Understanding revisions to the human reference genome and assembly model. D. Church1, P. Flicek2, T. Graves3, T. Hubbard4, V. Schneider1, The Genome Reference Consortium 1) Natl Ctr Biotech Infor/NIH, Bldg 45 rm 5AS43, Bethesda, MD; 2) EBI, Hinxton, Cambridge, UK; 3) The Genome Institute at Washington University, St. Louis, MO; 4) The Wellcome Trust Sanger Institute, Hinxton, Cambridge, UK.

   The publication, more than a decade ago, of an assembly for the human genome was a milestone event in biology. This resource has transformed basic and clinical research. One of the key insights into human biology made possible by the reference assembly was the discovery of an unrecognized degree of genetic variation among individuals. In todays era of whole genome sequencing, alignment of next generation sequencing reads against the high quality reference assembly remains a critical step in the interpretation of variation data. However, these analyses have made it increasingly clear that the linear chromosome models used in the human reference assembly do not always adequately represent the most variant and complex regions of the human genome. To address this issue, the Genome Reference Consortium (GRC; http://genomereference.org), the group overseeing the human reference assembly, developed a new assembly model. GRCh37, the current reference assembly, was the first to use this model, which has now also been implemented in the recently released mouse reference assembly, GRCm38. This model retains the intuitive linear chromosomes of previous assemblies, but now provides alternate assembly representations for more diverse and complicated genomic regions that are placed in a chromosome context via alignment.

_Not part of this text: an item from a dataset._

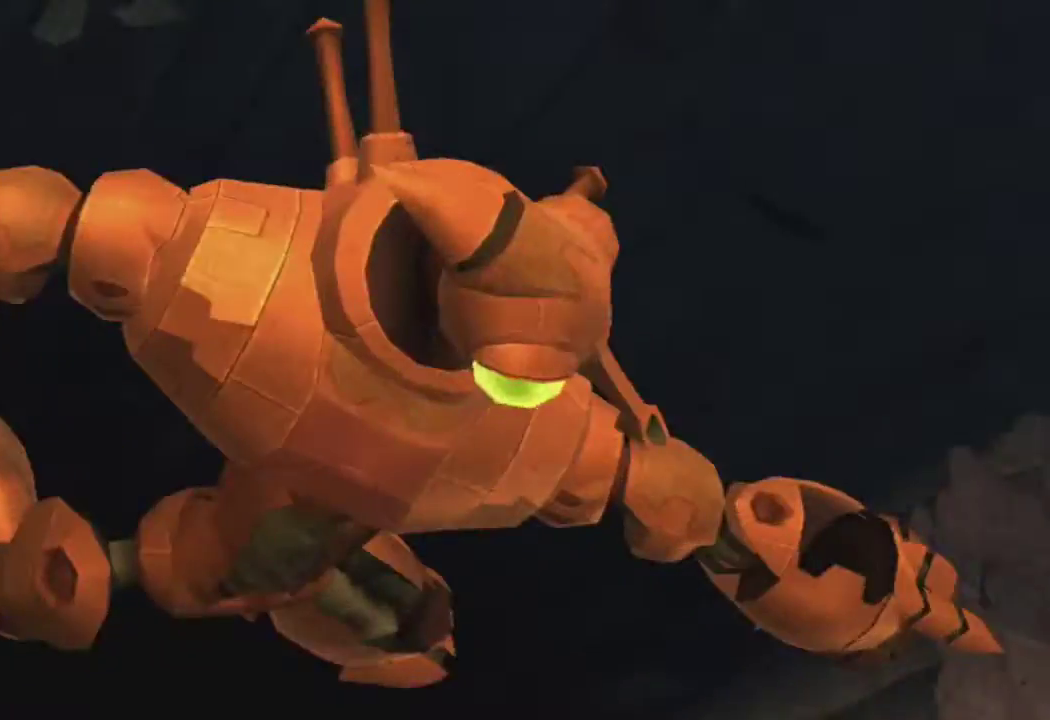
{"buttons": [], "left_stick": "center", "right_stick": "center", "events": [[17, "TRIANGLE", "up"], [67, "TRIANGLE", "down"], [133, "TRIANGLE", "up"], [167, "TRIANGLE", "down"], [233, "TRIANGLE", "up"], [283, "TRIANGLE", "down"], [333, "TRIANGLE", "up"], [400, "TRIANGLE", "down"], [467, "TRIANGLE", "up"]]}
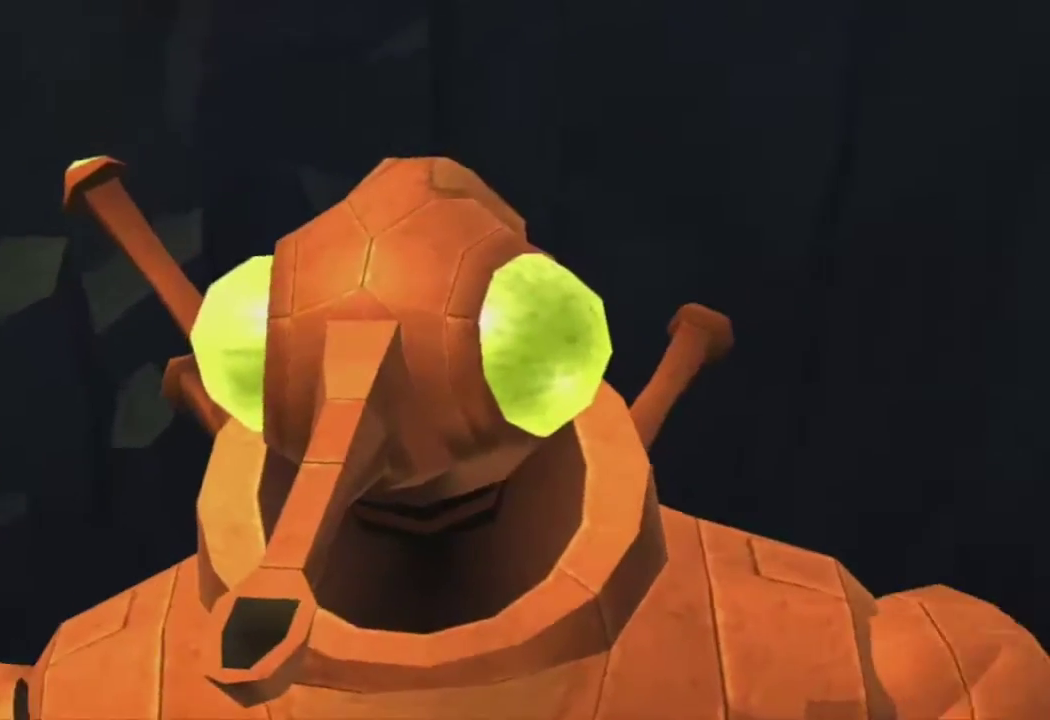
{"buttons": ["TRIANGLE"], "left_stick": "center", "right_stick": "center", "events": [[17, "TRIANGLE", "down"], [67, "TRIANGLE", "up"], [133, "TRIANGLE", "down"], [200, "TRIANGLE", "up"], [267, "TRIANGLE", "down"], [317, "TRIANGLE", "up"], [400, "TRIANGLE", "down"], [450, "TRIANGLE", "up"], [500, "TRIANGLE", "down"]]}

Assembly patches comprise the second key feature of the assembly model. Representing novel sequences and assembly corrections, the patches enable the GRC to provide timely updates to the reference assembly without disruptive coordinate changes. Like the alternate assemblies, the patches are stand-alone scaffold sequences placed in chromosome context via alignment. Released quarterly, there have been 10 patch releases associated with GRCh37, including more than 71 novel sequence representations and greater than 69 assembly corrections. We will show how the adoption of this assembly model has enabled GRCh37 to capture substantial amounts of human sequence not represented in previous assembly versions. We also will present data showing how the use of the alternate loci and patches improves the ability of the reference to act as an alignment substrate and discuss the need for new analytic resources to take advantage of these assembly features. Lastly, we will discuss ongoing GRC efforts to address assembly issues, including the use of single haplotype resources to resolve complex regions and 1000 genomes data to update rare or erroneous bases.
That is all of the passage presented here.